Jembar Negarane Cupet Pikirane Mlarat Rakyate
(luas negaranya sempit pikiran-nya miskin rakyat-nya)
Telah banyak syair lagu yang memuji keindahan dan kekayaan tanah air kita ini. Mulai lagu-lagu "perjuangan" yang wajib kita hafalkan saat SD sampai lagu pop "musik ngak ngik nguk"-nya Koes Ploes Bersaudara. Katanya "bukan lautan hanya kolam susu, kail dan jala cukup menghidupimu, tiada topan tiada badai kau temui, ikan dan udang menghampiri dirimu,tongkat kayu dan batu jadi tanaman ….".
Relevan-kah lagu-lagu ini? Secara substansial tidak. Tidak ada lautan yang menjelma menjadi kolam susu, malah lautan pernah memporak-porandakan sebagian wilayah tanah air kita. Tsunami dan hempasan badai telah membuat lautan menjadi tidak ramah lagi. Laut menjadi salah satu ancaman bagi kehidupan, kondisi ini juga diakibatkan oleh pengelolaan pesisir pantai yang tidak baik. Tanaman bakau dimusnahkan dan pantai direklamasi untuk perumahan mewah dan lapangan golf. Sungguh keterlaluan, betul-betul animal labarons.
Saat inipun kail dan jala tidak bisa diandalkan lagi untuk menjadi sumber penghidupan. Kail dan jala telah lumbuh dan tidak bisa bertindak apa-apa untuk membantu pemiliknya yang selalu kekurangan dan semakin kekurangan. Topan dan badai setiap saat terjadi dan selalu harus diwaspadai, katanya karena pengaruh pemanasan global (global warming).

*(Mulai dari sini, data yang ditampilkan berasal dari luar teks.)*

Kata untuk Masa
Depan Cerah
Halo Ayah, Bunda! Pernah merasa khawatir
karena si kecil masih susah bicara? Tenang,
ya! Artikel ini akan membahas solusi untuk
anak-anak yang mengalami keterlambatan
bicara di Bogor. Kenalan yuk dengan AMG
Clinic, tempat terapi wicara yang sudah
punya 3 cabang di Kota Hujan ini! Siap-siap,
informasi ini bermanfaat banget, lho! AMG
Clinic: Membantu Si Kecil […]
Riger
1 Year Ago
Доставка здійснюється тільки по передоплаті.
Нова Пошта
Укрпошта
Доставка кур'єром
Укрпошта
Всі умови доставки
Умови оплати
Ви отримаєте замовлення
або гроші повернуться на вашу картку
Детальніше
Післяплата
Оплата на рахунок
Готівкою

Tongkat kayu dan batu saat ini tidak bisa menjadi tanaman, tongkat kayu telah menjadi pentungan yang selalu terayun dengan beringas oleh aparat keamanan, suporter bola yang frustasi demikian pula nasib "si batu". Kedua benda ini seakan menjadi katalis frustasi sosial sebagian masyarakat tanah air kita.

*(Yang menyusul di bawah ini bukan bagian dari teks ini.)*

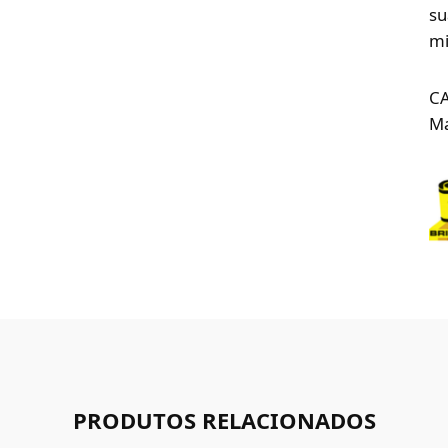
su
mi
C
Ma
PRODUTOS RELACIONADOS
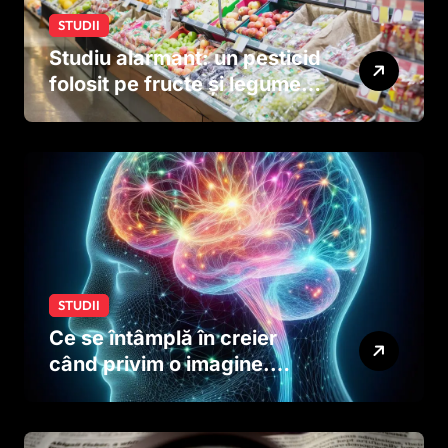
STUDII
Studiu alarmant: un pesticid
folosit pe fructe și legume
ar putea afecta dezvoltarea
creierului copiilor încă
dinainte de naștere
STUDII
Ce se întâmplă în creier
când privim o imagine.
Studiul care explică rolul
neuronilor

Mengapa saya menggugat lagu ini? Sepanjang perjalanan hari ini, melalui radio Citra Pro 3 saya mendengarkan berita yang cukup menggenaskan dan menyesak-kan dada. Masyarakat kita harus antri berjam-jam bahkan berhari-hari untuk mendapatkan minyak tanah. Itupun dengan harga yang sudah melambung naik. Betapa sengsara-nya mereka. Keadaan yang persis seperti pernah saya lihat di film-film hitam putih jaman dulu. Sekarang ada lagi di jaman ini, jaman canggih.
Kelangkaan minyak tanah dan kenaikan harga barang kebutuhan pokok telah membuat masyarakat kehilangan kekuatan daya beli dan suatu saat pasti juga mereka akan kehilangan kesabaran pula. Disaat yang bersamaan, pejabat kita sibuk dengan kepentingan politik dan ekonomi mereka sendiri. Begitu di-manja-kan mereka dengan fasilitas sehingga sulit menemukan sebuah rasa empati atas kesengsaraan rakyat-nya.
Banyak orang yang untuk makan besok, harus mencari dulu sekarang. Tidak ada lauk yang terhidang, ada nasi thok mereka sudah syukur. Mereka tidak punya simpanan beras apalagi simpanan uang. Untuk memenuhi kebutuhan perut saja ia harus pontang-panting terlebih dahulu. Masa depan hanyalah mimpi bagi mereka dan kesejahteraan seperti "godot yang tak pernah datang". Runyam Bos!